Max level - no AI cheat

YinYang86

Chieftain
Joined
Jan 8, 2012
Messages
34
Hello everybody,

I wanted to confirm what I think I've understand form an article in the info center.
Is the prince level the highest possible level with no AI cheat ?

Thank you for your answers !

YinYang
 
The AI does receive some bonuses on Prince: AI always plays on Chieftain level.
 
Thanks for your answer. I then have another question : at which level can one play against the AI with no bonuses on each side ? In other words, what is the most balanced level with no cheat ?
 
Chieftain would be the most fair one since both AI and the human get the same bonuses. But the game would end up being too easy.
 
Actually not the case either.

At Chieftain, the human would get significant production & science bonuses.

Meanwhile, the AI would still get slightly cheaper polices than the human.

Warlord level would also feature the human having the production & science bonuses (to a lesser degree) while the AI gets happiness bonuses & cheaper polices.

Chieftain would be the most fair one since both AI and the human get the same bonuses. But the game would end up being too easy.
 
Prince is offered by the developers as the level most balanced between Human and AI. It can be argued through various definitions, interpretations, play styles and subjective opinions, and often is. If the developer's offering matters to you, then start on Prince. I suggest you get a feel for that and then adjust the level until you are playing a level that is fun for you. If the definition of what is actually a "fair" level is subjective and open to opinion, why not make it your opinion that counts?
 
Actually, it is cheating, difficulty in a decent strategy games is almost always determined by the choices the AI makes, not by the absurd bonusses it gets.

Even if the AI is'nt technically cheating, the dev's did by, instead of making a real difficulty they just made a joke version that takes about 5 minutes to program and shows very well how much they care about their players.
 
lol yes I could go into AIHandicap xml right now and change the policies cost and starting happiness of AI's and etc.
 
As said, There is no level at equal footing. On Chieftain, you cheat in some ways. On Prince, the computer cheats in some ways. On Warlord, you both cheat in different ways.

That said, what the computer cheats on is happiness, which has a huge impact (also gold).

They're all really "bonuses" instead of cheating, except AI bonuses on Warlord and Prince, which is cheating, since the game says the AI doesn't receive those bonuses.
 
Even if the AI is'nt technically cheating, the dev's did by, instead of making a real difficulty they just made a joke version that takes about 5 minutes to program and shows very well how much they care about their players.

It takes a lot of work to make a good AI, especially when combat is tactically more complicated than in every other civ game. I wouldn't denigrate the developers.
 
It takes a lot of work to make a good AI, especially when combat is tactically more complicated than in every other civ game. I wouldn't denigrate the developers.

Those same dev's that ask you for 5 dollars for a single civilization? Those same dev's that did not make a working MP to compensate for it's bad AI? Those same dev's that released the game when it was in beta?
Those dev's can suck it as far as I'm concerned, my only hope lies with the modding community at this point.
 
to be fair: comp sci engineers have only recently written code capable of "solving" checkers optimally. the jury is still out on whether AI chess engines are better than the best human players, and the game is nowhere close to being "solved". a chess board (or chess "map") comprises only 64 total tiles, with only 6 unit types. there are no economy v. military considerations, etc. i think expecting the civ5 AI to out-think and out-adapt a human player is kinda unrealistic. bonuses are pretty much the only solution to this problem. this isn't to say the developers aren't half-assing it; it's just that their best effort is still going to fall way short.

DATASET -
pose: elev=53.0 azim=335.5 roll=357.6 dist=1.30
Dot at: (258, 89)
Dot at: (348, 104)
---
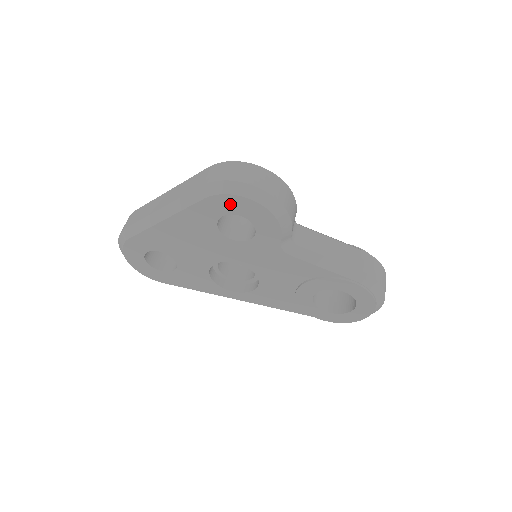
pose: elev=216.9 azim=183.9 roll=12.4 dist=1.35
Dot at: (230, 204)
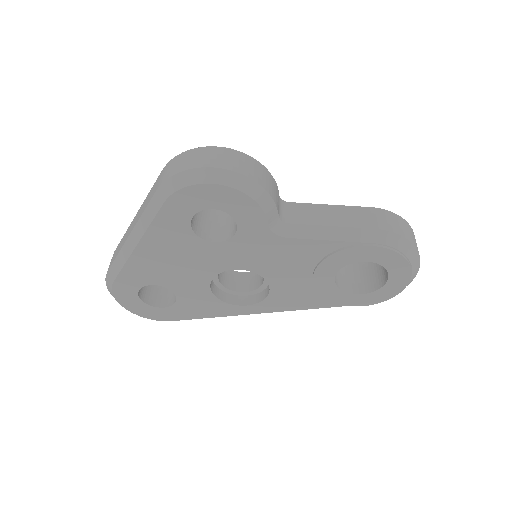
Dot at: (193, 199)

PROBLEM - Repeat word for word the part of the forum thread starting at "Thank you for" and ending at "production & science bonuses.". Rely only on the forum thread about AI difficulty levels.

THE SOLUTION -
Thank you for your answers !

YinYang
 
The AI does receive some bonuses on Prince: AI always plays on Chieftain level.
 
Thanks for your answer. I then have another question : at which level can one play against the AI with no bonuses on each side ? In other words, what is the most balanced level with no cheat ?
 
Chieftain would be the most fair one since both AI and the human get the same bonuses. But the game would end up being too easy.
 
Actually not the case either.

At Chieftain, the human would get significant production & science bonuses.